TASK INSTRUCTIONS:
Print the lines of each of these records word for word, omitting the pictures.

═════ MATERIAL SUPPLIED

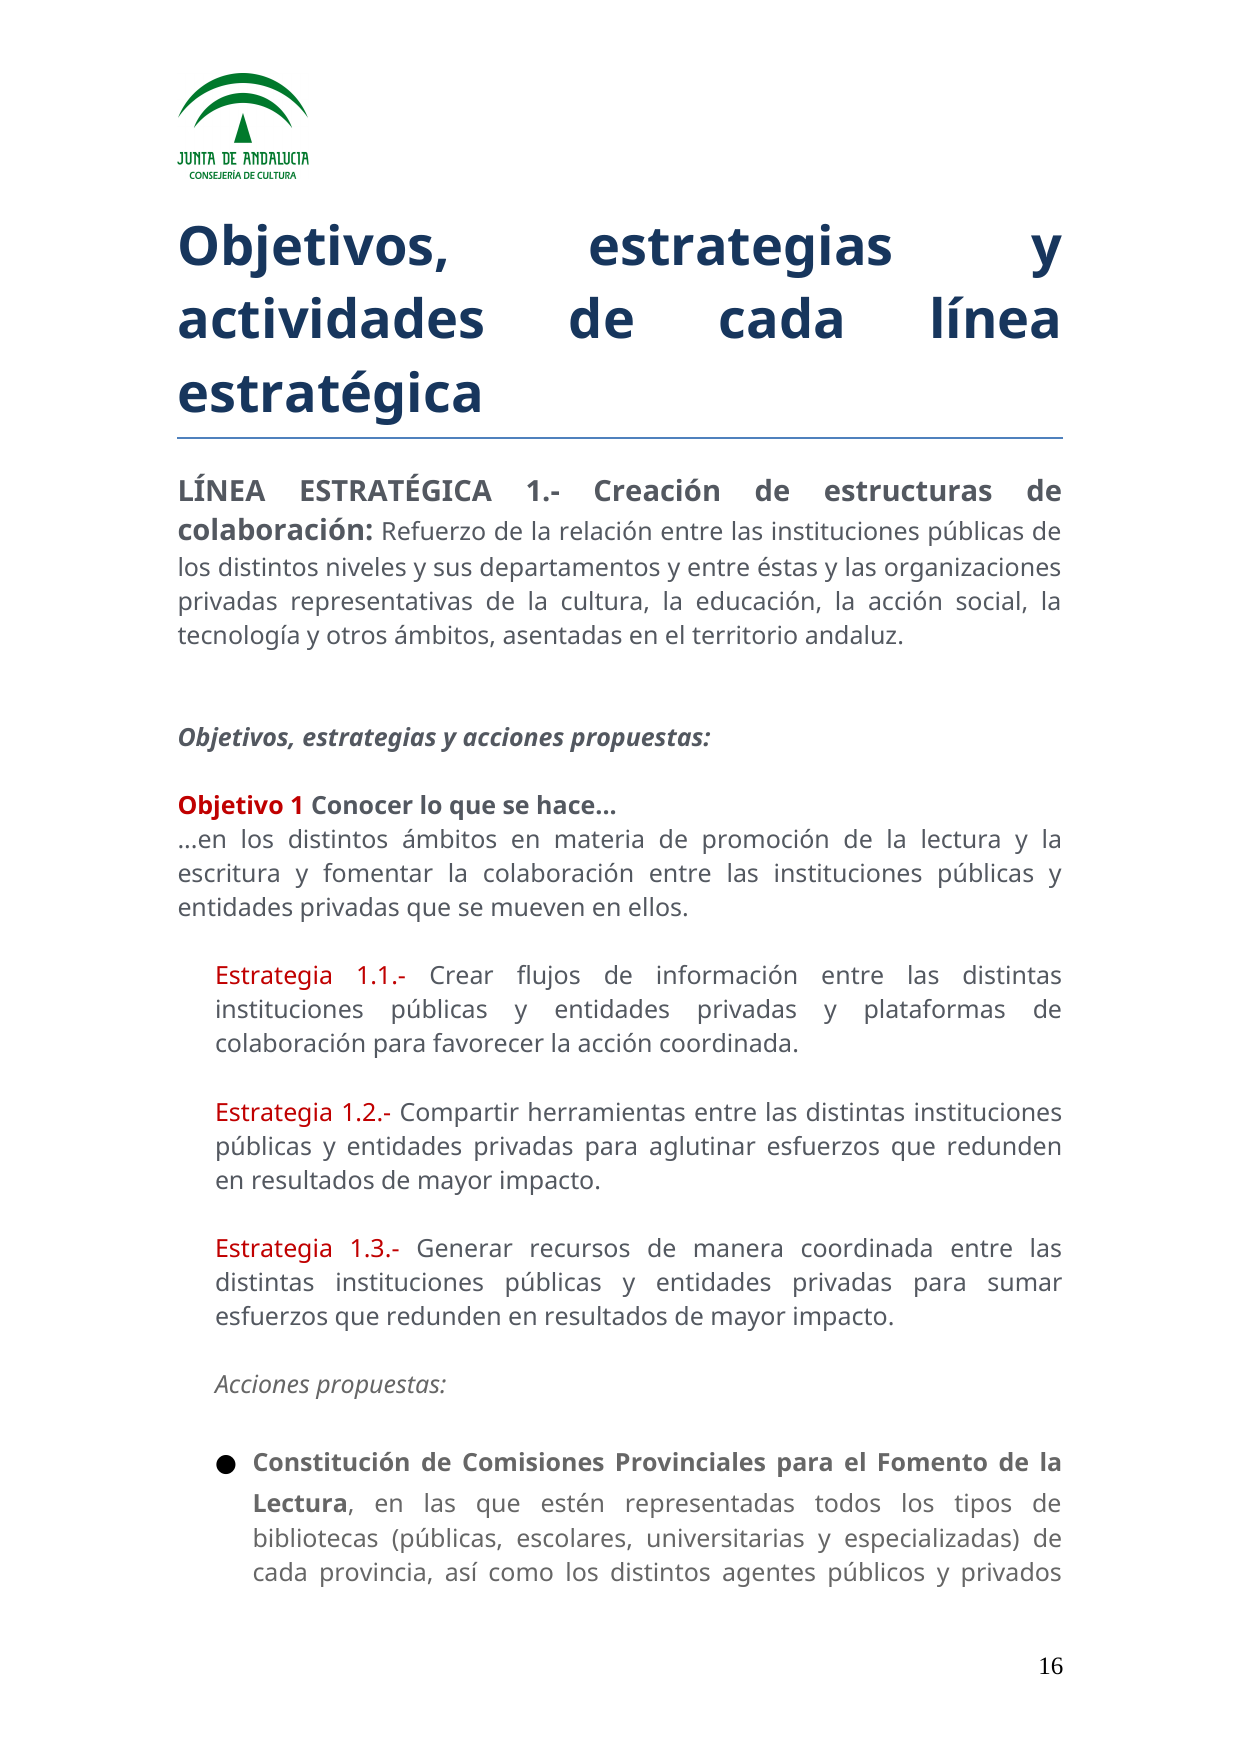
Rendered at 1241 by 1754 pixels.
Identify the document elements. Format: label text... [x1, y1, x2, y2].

text Estrategia 1.3.- Generar recursos de manera coordinada entre las distintas instituciones públicas y entidades privadas para sumar esfuerzos que redunden en resultados de mayor impacto. [215, 1231, 1063, 1333]
text ...en los distintos ámbitos en materia de promoción de la lectura y la escritura y fomentar la colaboración entre las instituciones públicas y entidades privadas que se mueven en ellos. [177, 822, 1063, 924]
text Objetivos, estrategias y acciones propuestas: [177, 719, 1063, 754]
text LÍNEA ESTRATÉGICA 1.- Creación de estructuras de colaboración: Refuerzo de la relación entre las instituciones públicas de los distintos niveles y sus departamentos y entre éstas y las organizaciones privadas representativas de la cultura, la educación, la acción social, la tecnología y otros ámbitos, asentadas en el territorio andaluz. [177, 470, 1063, 651]
picture [177, 73, 309, 179]
title Objetivos, estrategias y actividades de cada línea estratégica [177, 207, 1063, 437]
text Acciones propuestas: [215, 1367, 1063, 1401]
text Objetivo 1 Conocer lo que se hace... [177, 788, 1063, 822]
list Constitución de Comisiones Provinciales para el Fomento de la Lectura, en las que estén representadas todos los tipos de bibliotecas (públicas, escolares, universitarias y especializadas) de cada provincia, así como los distintos agentes públicos y privados [215, 1435, 1063, 1588]
text Estrategia 1.1.- Crear flujos de información entre las distintas instituciones públicas y entidades privadas y plataformas de colaboración para favorecer la acción coordinada. [215, 958, 1063, 1060]
text Estrategia 1.2.- Compartir herramientas entre las distintas instituciones públicas y entidades privadas para aglutinar esfuerzos que redunden en resultados de mayor impacto. [215, 1094, 1063, 1196]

══════════

FINAL RESULT:
Rendered at 1241 by 1754 pixels.
Identify the document elements. Format: label text... [x1, y1, x2, y2].

text Estrategia 1.3.- Generar recursos de manera coordinada entre las distintas instituciones públicas y entidades privadas para sumar esfuerzos que redunden en resultados de mayor impacto. [215, 1231, 1063, 1333]
text ...en los distintos ámbitos en materia de promoción de la lectura y la escritura y fomentar la colaboración entre las instituciones públicas y entidades privadas que se mueven en ellos. [177, 822, 1063, 924]
text Objetivos, estrategias y acciones propuestas: [177, 719, 1063, 754]
text LÍNEA ESTRATÉGICA 1.- Creación de estructuras de colaboración: Refuerzo de la relación entre las instituciones públicas de los distintos niveles y sus departamentos y entre éstas y las organizaciones privadas representativas de la cultura, la educación, la acción social, la tecnología y otros ámbitos, asentadas en el territorio andaluz. [177, 470, 1063, 651]
picture [177, 73, 309, 179]
title Objetivos, estrategias y actividades de cada línea estratégica [177, 207, 1063, 437]
text Acciones propuestas: [215, 1367, 1063, 1401]
text Objetivo 1 Conocer lo que se hace... [177, 788, 1063, 822]
list Constitución de Comisiones Provinciales para el Fomento de la Lectura, en las que estén representadas todos los tipos de bibliotecas (públicas, escolares, universitarias y especializadas) de cada provincia, así como los distintos agentes públicos y privados [215, 1435, 1063, 1588]
text Estrategia 1.1.- Crear flujos de información entre las distintas instituciones públicas y entidades privadas y plataformas de colaboración para favorecer la acción coordinada. [215, 958, 1063, 1060]
text Estrategia 1.2.- Compartir herramientas entre las distintas instituciones públicas y entidades privadas para aglutinar esfuerzos que redunden en resultados de mayor impacto. [215, 1094, 1063, 1196]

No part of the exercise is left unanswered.